_Goal of the exercise:_ Rewrite the records below, substituting "Энергетическая ценность" for every occurrence of "Калорийность" and keeping everything else unchanged. Leave the pictures out of the output.

______________________________

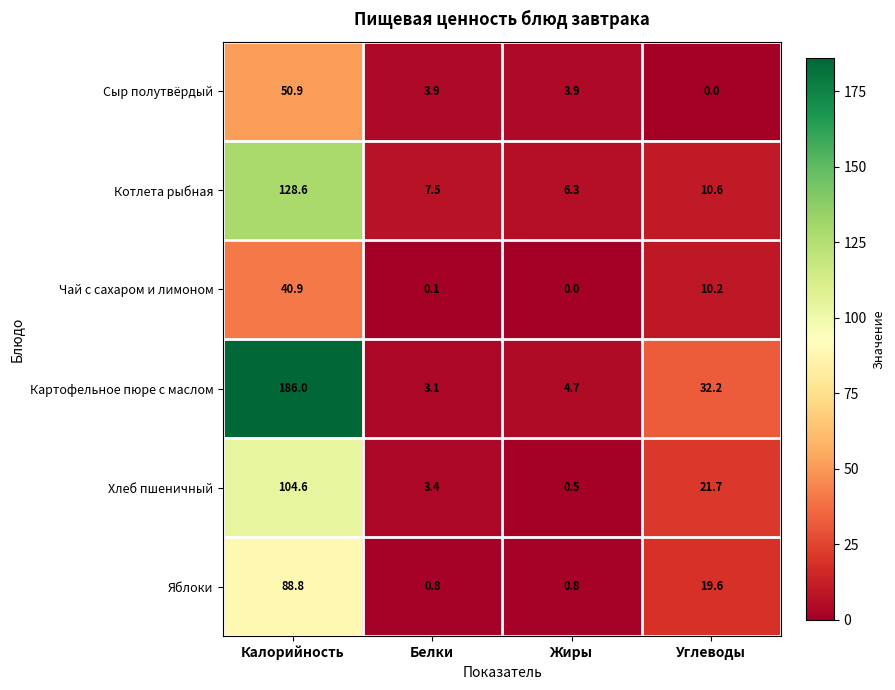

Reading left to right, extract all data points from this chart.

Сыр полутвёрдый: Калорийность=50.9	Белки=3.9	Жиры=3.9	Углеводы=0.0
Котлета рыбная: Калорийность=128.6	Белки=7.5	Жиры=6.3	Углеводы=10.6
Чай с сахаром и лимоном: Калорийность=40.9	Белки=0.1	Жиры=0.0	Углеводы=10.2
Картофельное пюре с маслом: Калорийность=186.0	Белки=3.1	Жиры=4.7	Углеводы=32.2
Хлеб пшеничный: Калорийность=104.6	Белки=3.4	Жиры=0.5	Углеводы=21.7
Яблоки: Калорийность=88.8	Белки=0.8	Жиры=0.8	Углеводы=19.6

______________________________

_Task response:_
Reading left to right, extract all data points from this chart.

Сыр полутвёрдый: Энергетическая ценность=50.9	Белки=3.9	Жиры=3.9	Углеводы=0.0
Котлета рыбная: Энергетическая ценность=128.6	Белки=7.5	Жиры=6.3	Углеводы=10.6
Чай с сахаром и лимоном: Энергетическая ценность=40.9	Белки=0.1	Жиры=0.0	Углеводы=10.2
Картофельное пюре с маслом: Энергетическая ценность=186.0	Белки=3.1	Жиры=4.7	Углеводы=32.2
Хлеб пшеничный: Энергетическая ценность=104.6	Белки=3.4	Жиры=0.5	Углеводы=21.7
Яблоки: Энергетическая ценность=88.8	Белки=0.8	Жиры=0.8	Углеводы=19.6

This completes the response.